Deinstitutionalization and Mass Murder

What does the research really say about mental illness and mass violence?

Posted Aug 24, 2019

Last week, I had the opportunity to appear live on MSNBC to discuss President Trump's statements regarding mental illness and gun violence, as well as his remarks about reopening long-term facilities for the mentally ill. Although the host attempted to pull me into a political discussion, I resisted and spoke instead about the consequences of our society's longtime neglect of the seriously and persistently mentally ill.

In the aftermath of the Dayton and El Paso shootings, a number of mental health organizations, including the American Psychiatric Association and the American Psychological Association, officially condemned President Trump's statements linking the increase in mass violence to mental illness. These organizations repeated claims that we have all heard before, i.e., the mentally ill are no more dangerous than the rest of the population, and the mentally ill are more likely to be victims rather than the perpetrators of crime.

The only problem is that these assertions are, at best, misleading and incomplete, and, at worst, wholly inaccurate.

The fact is that the untreated seriously mentally ill are at an increased risk for violence, and that those with untreated serious mental disease perpetrate a sizable percentage of mass violence.
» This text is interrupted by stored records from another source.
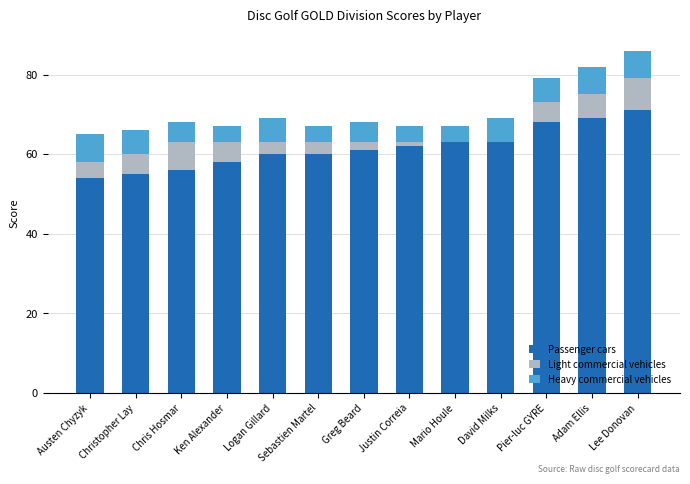

What is the total value across all series at Chris Hosmar?

68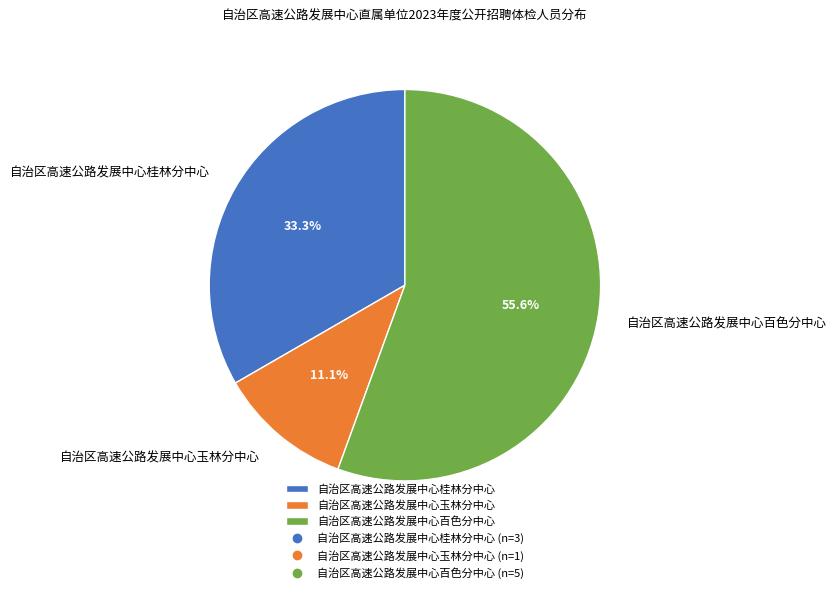

Approximately how many times larger is the value at 自治区高速公路发展中心百色分中心 compared to 自治区高速公路发展中心桂林分中心?

1.7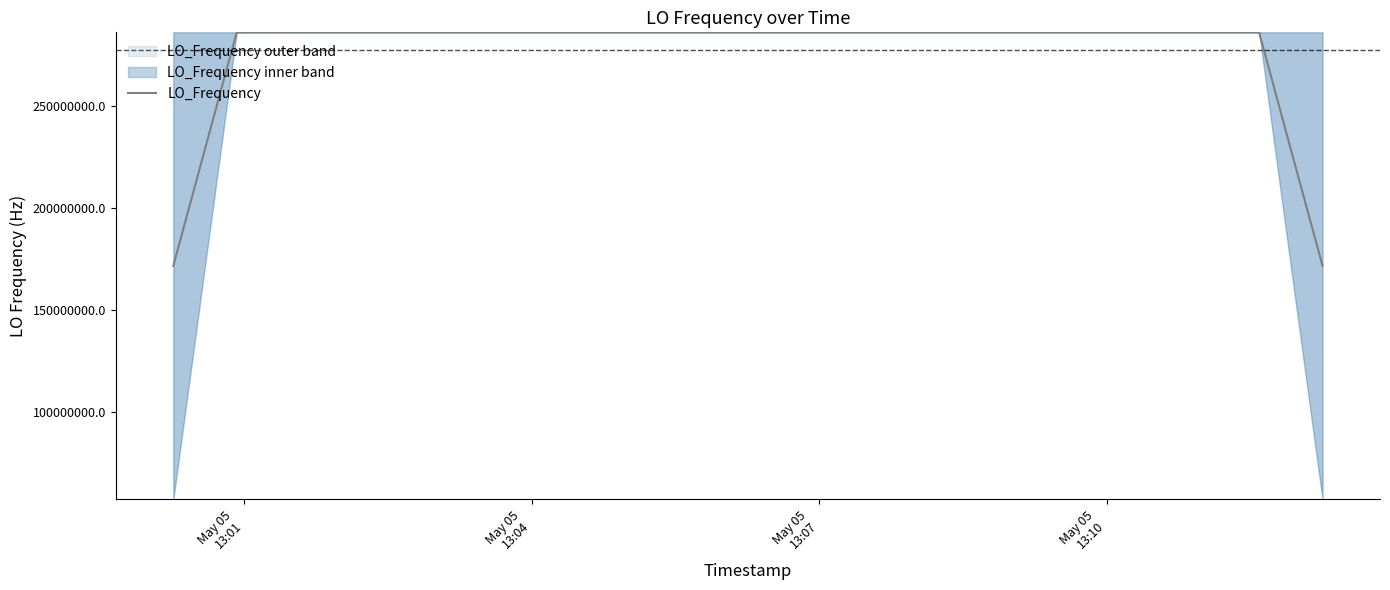

How many points are higher than both their immediate neighbors (excluding endpoints)?

6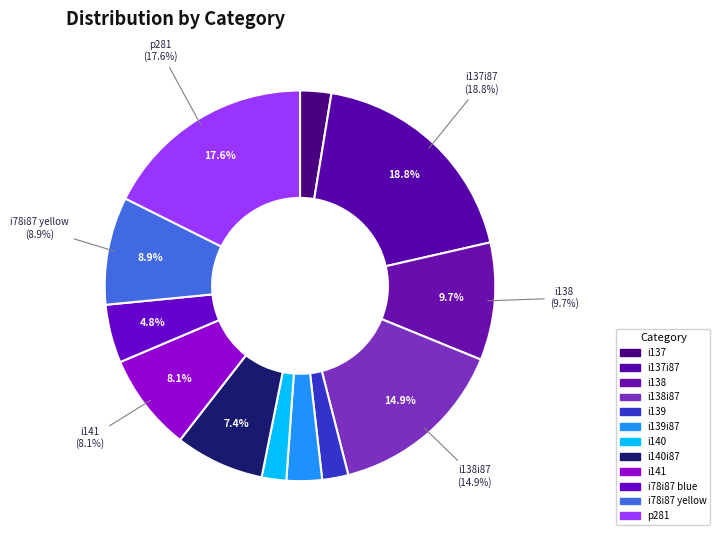

To the nearest percent, what is the difference between the i137i87 and i141 slice percentages?

11%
While statistics vary, research shows that between one-third and one-half of all mass killings are perpetrated by the untreated seriously mentally ill (see Torrey, 2015). These individuals are also responsible for about 10% of all homicides (Matejowski, Cullen, & Solomon, 2008). Studies also indicate that once the seriously ill are treated, the incidence of violent behavior decreases significantly (see, for example, Fazel, Zetterqvist, Larsson, Långström, & Lichtenstein, 2014).

E. Fuller Torrey, M.D., the prominent psychiatrist and schizophrenia researcher, published a paper in 2015 titled “Deinstitutionalization and the Rise of Violence” which concluded that the mass closure of U.S. state hospitals in the 1970s and 1980s is definitively linked to the rise of violence in American society. Dr. Torrey also wrote a well-informed op-ed in the Wall Street Journal after the Dayton and El Paso shootings reiterating this fact.

Tim Pierce, used with permission.
A shuttered building on the campus of Westborough State Hospital in Westborough, Massachusetts.
Source: Tim Pierce, used with permission.

In the 1950s, more than half a million Americans were hospitalized in state mental hospitals. Today, we have a mere 35,000 state hospital beds, and gaining admission to a hospital has become near-impossible. Hospitalizations on general inpatient psychiatry units nowadays last only three to seven days. The grossly underfunded community mental health centers do their best under difficult circumstances, but the seriously mentally ill are largely going without care. Outpatient commitment is uncommon and underutilized. Instead of 600,000 in state hospitals, we now have 350,000 seriously ill in prison and another 250,000 homeless. Our mental health system has failed. Miserably.

While destigmatizing serious mental illness is a noble goal, to deny its link to violence is to do the seriously mentally ill and their families a grave disservice. It is also factually inaccurate. While the problem of mass violence is a complicated and multifactorial one, providing adequate care for the most seriously ill will go far in reducing the rate of violence in our society.


Fazel, S., Zetterqvist, J., Larsson, H., Långström, N., & Lichtenstein, P. (2014). Antipsychotics, mood stabilizers, and risk of violent crime. Lancet, 384(9949), 1167-1168.

Matejowski, J. C., Cullen, S. W., & Solomon, P. L. (2008). Characteristics of persons with severe mental illness who have been incarcerated for murder. Journal of the American Academy of Psychiatry and the Law, 36(1), 74-86.

Torrey, E. F. (2015). Deinstitutionalization and the rise of violence. CNS Spectrums, 20(3), 207-214.